JOB ITEM
Scan the listing beneath this sentence. Report each line with the word "complex".

SUPPLIED RECORDS

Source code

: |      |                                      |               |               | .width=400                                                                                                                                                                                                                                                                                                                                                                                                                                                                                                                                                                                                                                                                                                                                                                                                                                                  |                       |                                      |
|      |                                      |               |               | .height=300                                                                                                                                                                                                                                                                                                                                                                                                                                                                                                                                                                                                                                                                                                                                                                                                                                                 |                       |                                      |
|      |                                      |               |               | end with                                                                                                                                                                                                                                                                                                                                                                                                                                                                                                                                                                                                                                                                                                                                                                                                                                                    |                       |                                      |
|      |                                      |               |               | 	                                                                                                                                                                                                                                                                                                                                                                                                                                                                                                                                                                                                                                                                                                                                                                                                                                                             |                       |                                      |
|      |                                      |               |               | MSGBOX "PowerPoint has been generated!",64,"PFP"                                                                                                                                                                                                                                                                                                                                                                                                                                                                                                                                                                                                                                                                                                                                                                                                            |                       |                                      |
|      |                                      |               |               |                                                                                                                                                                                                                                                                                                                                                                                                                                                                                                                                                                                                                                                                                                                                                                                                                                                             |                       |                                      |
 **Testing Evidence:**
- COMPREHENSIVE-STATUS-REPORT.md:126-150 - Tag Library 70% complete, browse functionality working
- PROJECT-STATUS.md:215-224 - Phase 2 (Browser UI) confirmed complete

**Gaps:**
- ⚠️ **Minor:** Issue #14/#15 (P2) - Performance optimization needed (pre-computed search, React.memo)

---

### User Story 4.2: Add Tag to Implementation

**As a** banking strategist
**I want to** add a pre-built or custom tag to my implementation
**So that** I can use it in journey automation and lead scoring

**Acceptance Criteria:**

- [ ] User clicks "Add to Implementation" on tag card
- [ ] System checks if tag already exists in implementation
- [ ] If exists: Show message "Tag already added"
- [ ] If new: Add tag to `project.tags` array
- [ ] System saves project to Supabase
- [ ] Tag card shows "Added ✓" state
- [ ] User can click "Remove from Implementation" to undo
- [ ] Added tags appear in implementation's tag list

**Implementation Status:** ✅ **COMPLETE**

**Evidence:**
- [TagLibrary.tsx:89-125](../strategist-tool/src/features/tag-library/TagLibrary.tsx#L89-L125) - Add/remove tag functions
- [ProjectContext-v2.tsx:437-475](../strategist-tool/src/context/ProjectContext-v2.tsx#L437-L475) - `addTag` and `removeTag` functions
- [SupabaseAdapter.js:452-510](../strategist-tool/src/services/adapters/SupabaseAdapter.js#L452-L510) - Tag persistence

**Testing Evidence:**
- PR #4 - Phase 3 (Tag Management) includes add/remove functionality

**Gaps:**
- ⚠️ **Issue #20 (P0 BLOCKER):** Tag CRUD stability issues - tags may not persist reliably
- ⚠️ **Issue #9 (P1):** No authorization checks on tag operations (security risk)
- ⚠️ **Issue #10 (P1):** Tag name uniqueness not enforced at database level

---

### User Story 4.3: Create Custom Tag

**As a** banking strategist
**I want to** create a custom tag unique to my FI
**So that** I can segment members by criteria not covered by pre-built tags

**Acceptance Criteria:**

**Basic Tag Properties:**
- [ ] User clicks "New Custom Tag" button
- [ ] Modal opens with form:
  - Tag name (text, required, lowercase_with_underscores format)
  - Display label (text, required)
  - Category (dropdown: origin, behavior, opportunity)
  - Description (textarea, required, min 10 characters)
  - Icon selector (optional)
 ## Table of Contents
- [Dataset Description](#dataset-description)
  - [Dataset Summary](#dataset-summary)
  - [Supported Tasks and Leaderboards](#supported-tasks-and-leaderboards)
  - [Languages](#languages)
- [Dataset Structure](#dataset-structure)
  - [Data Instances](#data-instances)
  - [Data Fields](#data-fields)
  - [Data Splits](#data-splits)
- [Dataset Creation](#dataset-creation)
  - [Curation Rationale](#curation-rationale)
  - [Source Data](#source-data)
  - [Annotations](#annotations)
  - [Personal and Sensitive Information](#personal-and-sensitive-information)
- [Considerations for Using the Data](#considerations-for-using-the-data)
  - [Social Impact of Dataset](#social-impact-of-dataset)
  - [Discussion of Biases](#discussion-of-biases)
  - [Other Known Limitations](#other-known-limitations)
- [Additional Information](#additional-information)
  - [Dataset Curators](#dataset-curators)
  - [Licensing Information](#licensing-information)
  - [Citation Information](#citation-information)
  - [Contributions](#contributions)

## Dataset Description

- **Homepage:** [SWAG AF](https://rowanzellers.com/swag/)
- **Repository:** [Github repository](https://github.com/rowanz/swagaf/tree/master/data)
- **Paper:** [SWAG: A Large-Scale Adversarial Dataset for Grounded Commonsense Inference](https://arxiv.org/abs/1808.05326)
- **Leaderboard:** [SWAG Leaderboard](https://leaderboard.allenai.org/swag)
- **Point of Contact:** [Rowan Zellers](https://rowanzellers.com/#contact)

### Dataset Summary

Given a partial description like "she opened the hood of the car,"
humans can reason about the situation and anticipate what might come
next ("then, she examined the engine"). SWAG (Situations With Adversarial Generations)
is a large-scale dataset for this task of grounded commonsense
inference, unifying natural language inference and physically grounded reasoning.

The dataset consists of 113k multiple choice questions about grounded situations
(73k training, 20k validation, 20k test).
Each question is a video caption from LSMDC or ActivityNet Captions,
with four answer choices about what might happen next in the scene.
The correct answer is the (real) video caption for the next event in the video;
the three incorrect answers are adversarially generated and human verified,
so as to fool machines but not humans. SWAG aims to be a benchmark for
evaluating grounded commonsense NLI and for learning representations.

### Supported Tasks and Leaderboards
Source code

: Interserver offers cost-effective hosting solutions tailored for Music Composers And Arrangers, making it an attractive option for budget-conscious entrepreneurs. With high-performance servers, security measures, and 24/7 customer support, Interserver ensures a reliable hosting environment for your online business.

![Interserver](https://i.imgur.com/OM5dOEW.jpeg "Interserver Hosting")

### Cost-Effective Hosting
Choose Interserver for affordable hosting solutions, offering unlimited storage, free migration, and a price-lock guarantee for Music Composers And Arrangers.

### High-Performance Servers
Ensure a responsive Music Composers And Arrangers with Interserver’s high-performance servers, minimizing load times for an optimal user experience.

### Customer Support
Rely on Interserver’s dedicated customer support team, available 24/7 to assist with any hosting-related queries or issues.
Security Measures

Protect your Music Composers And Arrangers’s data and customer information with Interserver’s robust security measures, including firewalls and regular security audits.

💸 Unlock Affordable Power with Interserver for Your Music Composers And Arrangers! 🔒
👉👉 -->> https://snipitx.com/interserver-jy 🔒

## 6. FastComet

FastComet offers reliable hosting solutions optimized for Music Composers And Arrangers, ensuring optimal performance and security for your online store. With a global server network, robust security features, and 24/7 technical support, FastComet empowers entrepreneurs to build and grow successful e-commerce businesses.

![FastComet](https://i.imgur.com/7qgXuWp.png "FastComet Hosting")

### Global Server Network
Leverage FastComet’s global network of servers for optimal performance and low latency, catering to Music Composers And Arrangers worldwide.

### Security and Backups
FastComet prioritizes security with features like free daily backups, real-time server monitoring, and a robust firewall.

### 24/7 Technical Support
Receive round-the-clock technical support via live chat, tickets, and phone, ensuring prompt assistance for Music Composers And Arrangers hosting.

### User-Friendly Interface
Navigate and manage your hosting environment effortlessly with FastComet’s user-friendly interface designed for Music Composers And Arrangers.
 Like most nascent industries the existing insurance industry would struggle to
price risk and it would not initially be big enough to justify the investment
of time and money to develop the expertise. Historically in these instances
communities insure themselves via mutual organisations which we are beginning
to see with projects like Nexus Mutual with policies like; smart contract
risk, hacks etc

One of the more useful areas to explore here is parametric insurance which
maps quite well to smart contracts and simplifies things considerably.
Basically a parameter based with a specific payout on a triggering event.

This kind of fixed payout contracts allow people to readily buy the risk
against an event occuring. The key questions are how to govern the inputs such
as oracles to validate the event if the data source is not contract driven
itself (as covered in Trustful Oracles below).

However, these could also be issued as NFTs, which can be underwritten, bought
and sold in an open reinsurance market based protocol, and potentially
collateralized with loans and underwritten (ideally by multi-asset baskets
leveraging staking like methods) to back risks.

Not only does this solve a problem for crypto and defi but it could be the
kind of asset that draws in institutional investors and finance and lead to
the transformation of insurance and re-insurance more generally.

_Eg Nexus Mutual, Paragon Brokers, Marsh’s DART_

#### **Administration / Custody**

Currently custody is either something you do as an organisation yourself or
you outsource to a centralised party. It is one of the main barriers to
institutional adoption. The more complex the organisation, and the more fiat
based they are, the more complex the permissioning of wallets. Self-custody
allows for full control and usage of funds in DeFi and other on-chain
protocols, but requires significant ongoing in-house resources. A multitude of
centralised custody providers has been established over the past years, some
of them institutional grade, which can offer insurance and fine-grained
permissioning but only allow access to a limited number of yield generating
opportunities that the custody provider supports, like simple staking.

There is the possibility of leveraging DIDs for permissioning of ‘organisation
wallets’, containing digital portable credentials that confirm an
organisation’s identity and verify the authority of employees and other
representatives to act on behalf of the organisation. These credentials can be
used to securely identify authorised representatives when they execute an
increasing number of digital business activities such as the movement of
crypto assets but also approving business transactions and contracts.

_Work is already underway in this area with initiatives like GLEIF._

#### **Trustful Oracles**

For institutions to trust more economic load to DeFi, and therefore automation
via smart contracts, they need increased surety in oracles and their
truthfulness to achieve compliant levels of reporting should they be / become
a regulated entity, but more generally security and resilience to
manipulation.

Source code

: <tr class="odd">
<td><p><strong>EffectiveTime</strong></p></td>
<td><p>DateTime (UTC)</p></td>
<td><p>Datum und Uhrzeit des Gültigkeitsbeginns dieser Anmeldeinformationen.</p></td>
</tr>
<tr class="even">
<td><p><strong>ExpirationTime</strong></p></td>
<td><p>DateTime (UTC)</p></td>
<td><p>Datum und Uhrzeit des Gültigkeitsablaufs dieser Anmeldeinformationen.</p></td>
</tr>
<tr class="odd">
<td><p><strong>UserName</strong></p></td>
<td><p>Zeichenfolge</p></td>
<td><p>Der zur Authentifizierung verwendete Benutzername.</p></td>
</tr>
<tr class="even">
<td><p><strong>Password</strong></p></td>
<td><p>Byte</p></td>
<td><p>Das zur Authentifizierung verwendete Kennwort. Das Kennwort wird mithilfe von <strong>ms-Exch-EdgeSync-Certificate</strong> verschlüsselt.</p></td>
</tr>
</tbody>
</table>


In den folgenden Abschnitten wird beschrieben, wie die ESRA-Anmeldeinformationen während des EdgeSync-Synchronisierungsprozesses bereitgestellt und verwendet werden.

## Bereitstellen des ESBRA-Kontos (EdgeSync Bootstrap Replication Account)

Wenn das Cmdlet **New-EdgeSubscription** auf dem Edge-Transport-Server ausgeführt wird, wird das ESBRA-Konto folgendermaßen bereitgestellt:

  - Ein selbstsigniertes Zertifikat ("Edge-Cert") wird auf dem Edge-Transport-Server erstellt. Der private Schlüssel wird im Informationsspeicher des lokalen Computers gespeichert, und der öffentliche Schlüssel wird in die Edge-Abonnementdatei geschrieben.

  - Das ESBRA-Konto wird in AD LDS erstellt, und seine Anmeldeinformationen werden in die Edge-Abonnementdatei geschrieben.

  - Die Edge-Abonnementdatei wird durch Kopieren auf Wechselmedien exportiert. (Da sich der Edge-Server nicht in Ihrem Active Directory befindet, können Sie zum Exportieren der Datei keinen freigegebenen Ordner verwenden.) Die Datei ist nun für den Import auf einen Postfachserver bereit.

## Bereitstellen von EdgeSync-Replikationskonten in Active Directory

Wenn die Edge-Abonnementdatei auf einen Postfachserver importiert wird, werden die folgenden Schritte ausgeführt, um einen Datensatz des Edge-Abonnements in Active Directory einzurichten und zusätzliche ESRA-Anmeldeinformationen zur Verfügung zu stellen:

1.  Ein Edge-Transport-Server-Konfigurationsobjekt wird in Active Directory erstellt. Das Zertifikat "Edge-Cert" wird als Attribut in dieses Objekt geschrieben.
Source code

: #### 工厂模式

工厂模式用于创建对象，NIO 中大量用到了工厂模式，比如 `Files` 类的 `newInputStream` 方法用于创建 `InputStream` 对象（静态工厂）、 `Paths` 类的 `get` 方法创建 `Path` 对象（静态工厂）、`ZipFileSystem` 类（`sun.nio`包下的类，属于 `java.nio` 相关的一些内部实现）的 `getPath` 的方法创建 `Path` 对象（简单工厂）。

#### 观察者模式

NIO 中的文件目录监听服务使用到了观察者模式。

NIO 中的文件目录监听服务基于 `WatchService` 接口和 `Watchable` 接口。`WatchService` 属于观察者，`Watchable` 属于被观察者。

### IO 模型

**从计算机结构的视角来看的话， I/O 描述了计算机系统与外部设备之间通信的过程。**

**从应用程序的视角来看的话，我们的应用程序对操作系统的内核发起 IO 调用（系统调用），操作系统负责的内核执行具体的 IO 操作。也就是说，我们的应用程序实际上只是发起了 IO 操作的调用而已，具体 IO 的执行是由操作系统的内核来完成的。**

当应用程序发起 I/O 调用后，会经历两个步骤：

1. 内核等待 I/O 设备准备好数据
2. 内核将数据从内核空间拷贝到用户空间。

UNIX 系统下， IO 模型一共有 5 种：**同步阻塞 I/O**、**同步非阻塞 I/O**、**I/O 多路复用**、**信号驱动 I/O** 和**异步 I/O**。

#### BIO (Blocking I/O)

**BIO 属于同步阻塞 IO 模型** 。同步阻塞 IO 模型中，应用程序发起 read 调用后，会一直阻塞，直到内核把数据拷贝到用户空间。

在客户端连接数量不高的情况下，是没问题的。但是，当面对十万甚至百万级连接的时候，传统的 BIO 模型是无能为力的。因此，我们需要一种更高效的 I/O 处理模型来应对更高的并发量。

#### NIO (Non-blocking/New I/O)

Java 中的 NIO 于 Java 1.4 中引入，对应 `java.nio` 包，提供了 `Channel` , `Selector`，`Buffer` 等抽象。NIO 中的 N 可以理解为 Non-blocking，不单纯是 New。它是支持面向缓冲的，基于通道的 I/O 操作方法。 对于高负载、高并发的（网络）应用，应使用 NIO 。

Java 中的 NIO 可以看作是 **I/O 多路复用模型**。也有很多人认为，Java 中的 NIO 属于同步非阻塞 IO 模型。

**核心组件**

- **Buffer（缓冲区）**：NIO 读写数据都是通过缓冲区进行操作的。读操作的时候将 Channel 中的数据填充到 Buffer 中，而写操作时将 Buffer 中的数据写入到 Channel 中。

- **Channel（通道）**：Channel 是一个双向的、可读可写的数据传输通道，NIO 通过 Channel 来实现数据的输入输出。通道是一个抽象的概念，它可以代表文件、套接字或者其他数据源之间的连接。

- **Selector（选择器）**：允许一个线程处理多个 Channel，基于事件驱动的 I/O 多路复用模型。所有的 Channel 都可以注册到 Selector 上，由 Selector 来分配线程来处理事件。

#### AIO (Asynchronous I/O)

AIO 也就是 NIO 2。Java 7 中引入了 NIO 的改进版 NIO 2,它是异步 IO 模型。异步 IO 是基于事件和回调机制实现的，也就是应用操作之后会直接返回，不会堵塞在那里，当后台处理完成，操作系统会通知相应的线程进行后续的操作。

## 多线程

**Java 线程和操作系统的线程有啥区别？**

REPLY
institutional adoption. The more complex the organisation, and the more fiat
based they are, the more complex the permissioning of wallets. Self-custody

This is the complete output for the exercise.